Dünyanın farklı noktalarından mübarek topraklara gelen hacı adayları, Beytullah’ın (Allah’ın evi) duvarlarına yapışıp, gözyaşları ile dua etmeyi çok arzuluyorlar, Hacer’ül Esvet’e yüz sürmek istiyorlar.
Yoğunluk sebebiyle bazı zamanlarda cennetten gelen taş olan Hacer’ül Esvet’in önü paravanlar ile kapatılırken, çoğu zaman da yaklaşmak mümkün olmuyor. Beytullah’a yaklaşamayan birçok hacı adayı, Kabe-i Muazzama’yı uzaktan seyrederek ibadetlerini yerine getiriyor. Kabe’nin saf altından kapısına ulaşmak, Mültezem’e (kapının altı) yüz sürüp dua etmek isteyenler, zorlukları sabırla aşıyor.
Cennetten geldiği kabul edilen gümüş muhafaza içerisindeki Hacer’ül Esvet taşına yüz sürmek isteyenler ise Rük’nü Yemani (Yemen) köşesinden kuyruğa girip saatlerce beklemek mecburiyetindeler.
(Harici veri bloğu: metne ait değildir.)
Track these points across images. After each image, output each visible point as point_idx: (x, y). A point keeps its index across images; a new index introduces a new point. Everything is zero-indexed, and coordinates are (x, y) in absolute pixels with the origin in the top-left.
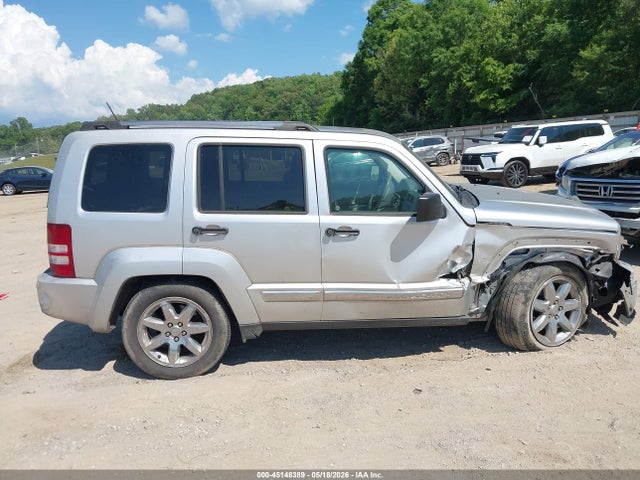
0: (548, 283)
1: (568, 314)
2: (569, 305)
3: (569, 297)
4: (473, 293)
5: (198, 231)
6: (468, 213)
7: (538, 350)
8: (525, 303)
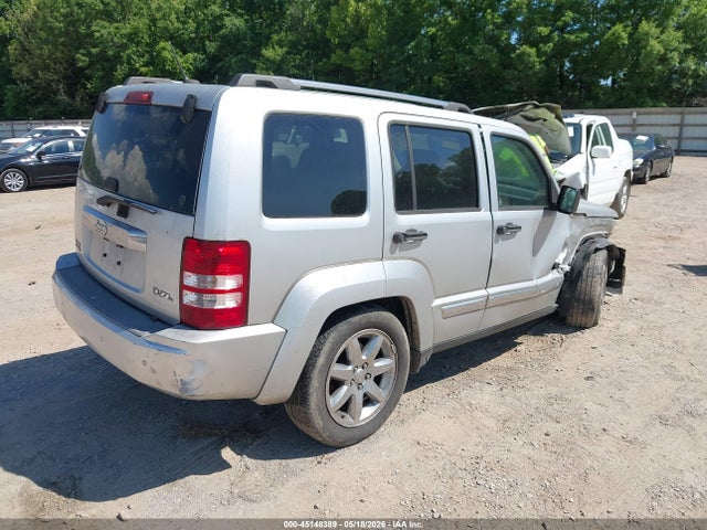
5: (397, 239)
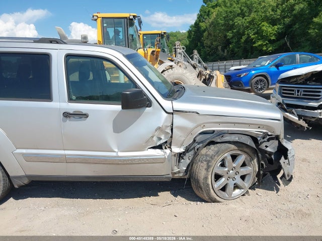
0: (227, 155)
1: (243, 177)
2: (243, 171)
3: (244, 165)
4: (174, 159)
6: (167, 104)
7: (219, 202)
8: (207, 169)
Ancak bu zorlu bekleyiş ve mücadele de kalp kırmamak, kimseyi incitmemek çok büyük önem arz ediyor. Bir de bu mübarek yerlere ulaşıp kendinden geçenler, dakikalarca dualar edip sırada bekleyenleri unutunca, görevliler devreye giriyor.
Son yıllarda ise, memlekettekilere görüntülü arama ile Kabe’yi seyrettirme yanlışlığı ortaya çıktı. Aslında tavaf ederken ve Beytullah’a ulaşınca, namaz ibadeti gibi dünya ile irtibatı kesmek gerekiyor. Beytullah’a yüz sürmek için sırasını bekleyenler, görüntülü telefon görüşmesini uzatanları ikaz ediyorlar. Ağlayarak, gönülden gelen niyazlarını Allah-u Teala’ya arz edenler, büyük bir rahatlama ve huzur içerisinde otellerinin yolunu tutuyorlar.